At the heai’ing before the ALJ, Dr. James Miller testified as a vocational expert. The ALJ posed a series of hypothetical questions to Dr. Miller in order to assess what jobs Collins could perform. The first hypothetical involved the following restrictions:

Dr. Miller, I want you to assume that the claimant is capable of performing a *555 rangfe] of light exertion. The claimant can do no climbing of ladders, ropes or scaffolds. No crawling. No squatting. The claimant can occasionally stoop, occasionally bend, occasionally crouch. The claimant is limited to performing simple, one or two-step instructions.... No kneeling.... The claimant can perform no job in which reading is an essential job element.
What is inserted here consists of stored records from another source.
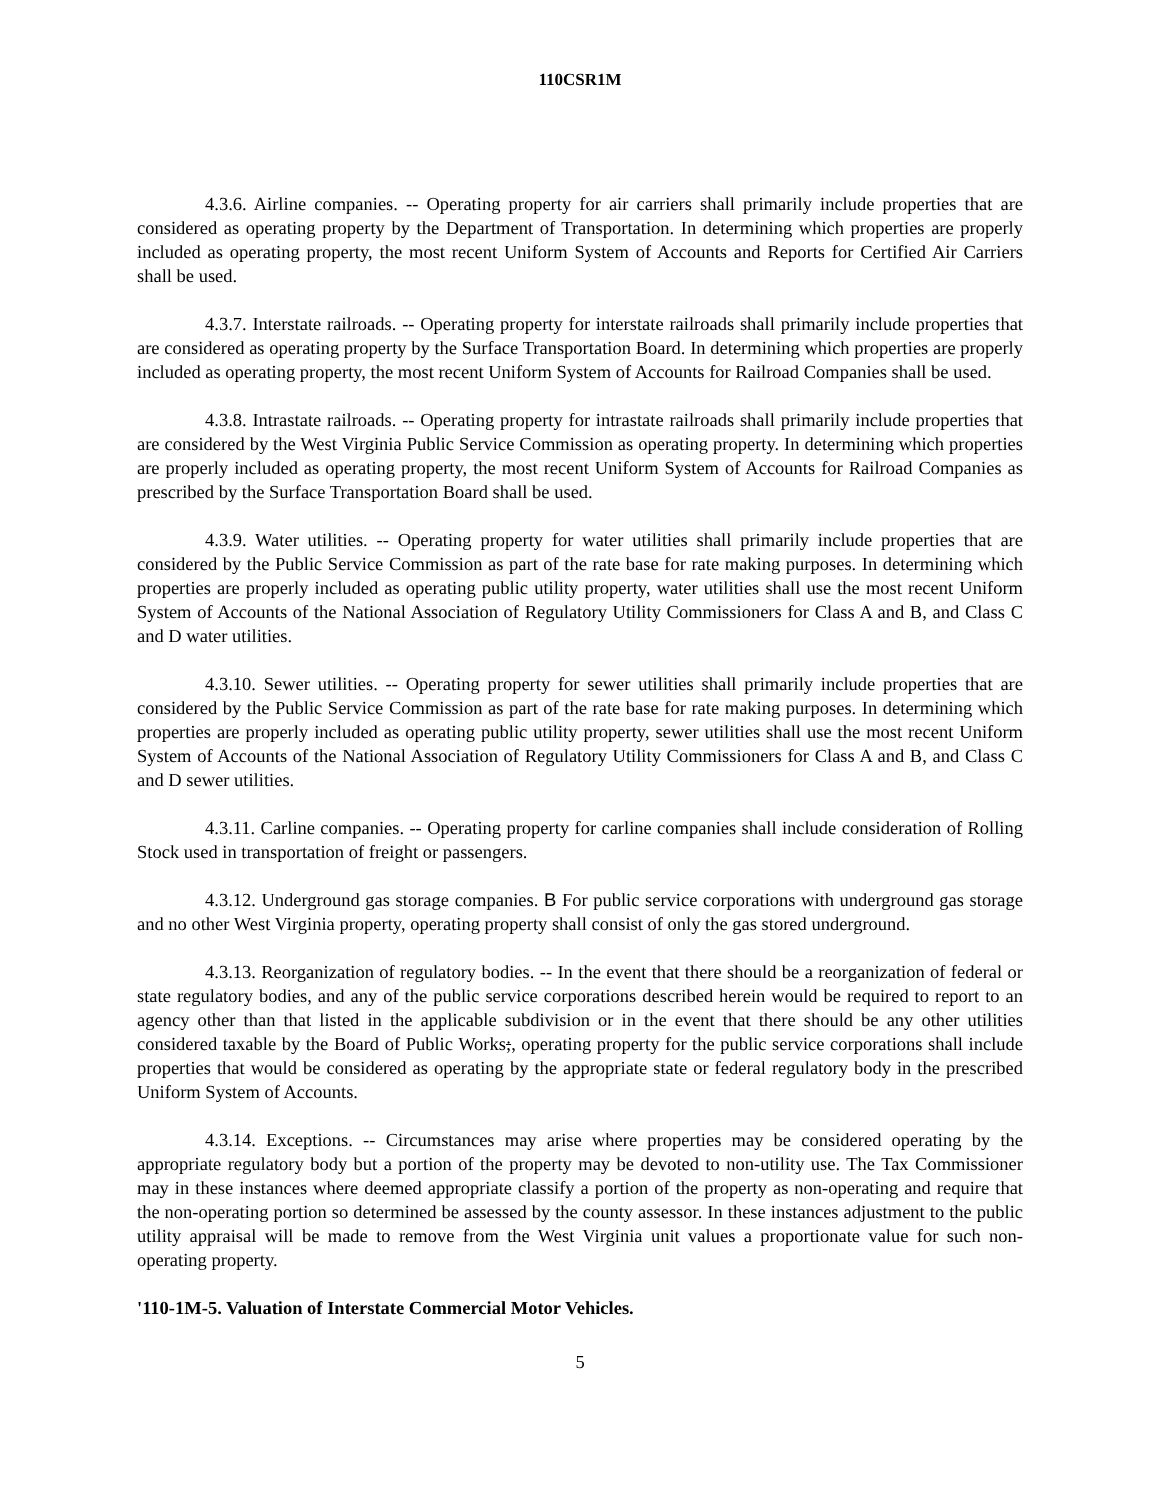110CSR1M
4.3.6. Airline companies. -- Operating property for air carriers shall primarily include properties that are considered as operating property by the Department of Transportation. In determining which properties are properly included as operating property, the most recent Uniform System of Accounts and Reports for Certified Air Carriers shall be used.
4.3.7. Interstate railroads. -- Operating property for interstate railroads shall primarily include properties that are considered as operating property by the Surface Transportation Board. In determining which properties are properly included as operating property, the most recent Uniform System of Accounts for Railroad Companies shall be used.
4.3.8. Intrastate railroads. -- Operating property for intrastate railroads shall primarily include properties that are considered by the West Virginia Public Service Commission as operating property. In determining which properties are properly included as operating property, the most recent Uniform System of Accounts for Railroad Companies as prescribed by the Surface Transportation Board shall be used.
4.3.9. Water utilities. -- Operating property for water utilities shall primarily include properties that are considered by the Public Service Commission as part of the rate base for rate making purposes. In determining which properties are properly included as operating public utility property, water utilities shall use the most recent Uniform System of Accounts of the National Association of Regulatory Utility Commissioners for Class A and B, and Class C and D water utilities.
4.3.10. Sewer utilities. -- Operating property for sewer utilities shall primarily include properties that are considered by the Public Service Commission as part of the rate base for rate making purposes. In determining which properties are properly included as operating public utility property, sewer utilities shall use the most recent Uniform System of Accounts of the National Association of Regulatory Utility Commissioners for Class A and B, and Class C and D sewer utilities.
4.3.11. Carline companies. -- Operating property for carline companies shall include consideration of Rolling Stock used in transportation of freight or passengers.
4.3.12. Underground gas storage companies. B For public service corporations with underground gas storage and no other West Virginia property, operating property shall consist of only the gas stored underground.
4.3.13. Reorganization of regulatory bodies. -- In the event that there should be a reorganization of federal or state regulatory bodies, and any of the public service corporations described herein would be required to report to an agency other than that listed in the applicable subdivision or in the event that there should be any other utilities considered taxable by the Board of Public Works;, operating property for the public service corporations shall include properties that would be considered as operating by the appropriate state or federal regulatory body in the prescribed Uniform System of Accounts.
4.3.14. Exceptions. -- Circumstances may arise where properties may be considered operating by the appropriate regulatory body but a portion of the property may be devoted to non-utility use. The Tax Commissioner may in these instances where deemed appropriate classify a portion of the property as non-operating and require that the non-operating portion so determined be assessed by the county assessor. In these instances adjustment to the public utility appraisal will be made to remove from the West Virginia unit values a proportionate value for such non-operating property.
'110-1M-5. Valuation of Interstate Commercial Motor Vehicles.
5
In response, Dr. Miller testified that an individual with such restrictions could not do Collins’s past job as a janitor but would be able to perform jobs such as kitchen worker, material handler, small parts inspector or small parts assembler. The ALJ then added “a 30 minute sit/stand” restriction to those contained in the first hypothetical. Dr. Miller testified that with the addition of this “sit/stand option,” Collins could still work as a small parts assembler or materials handler.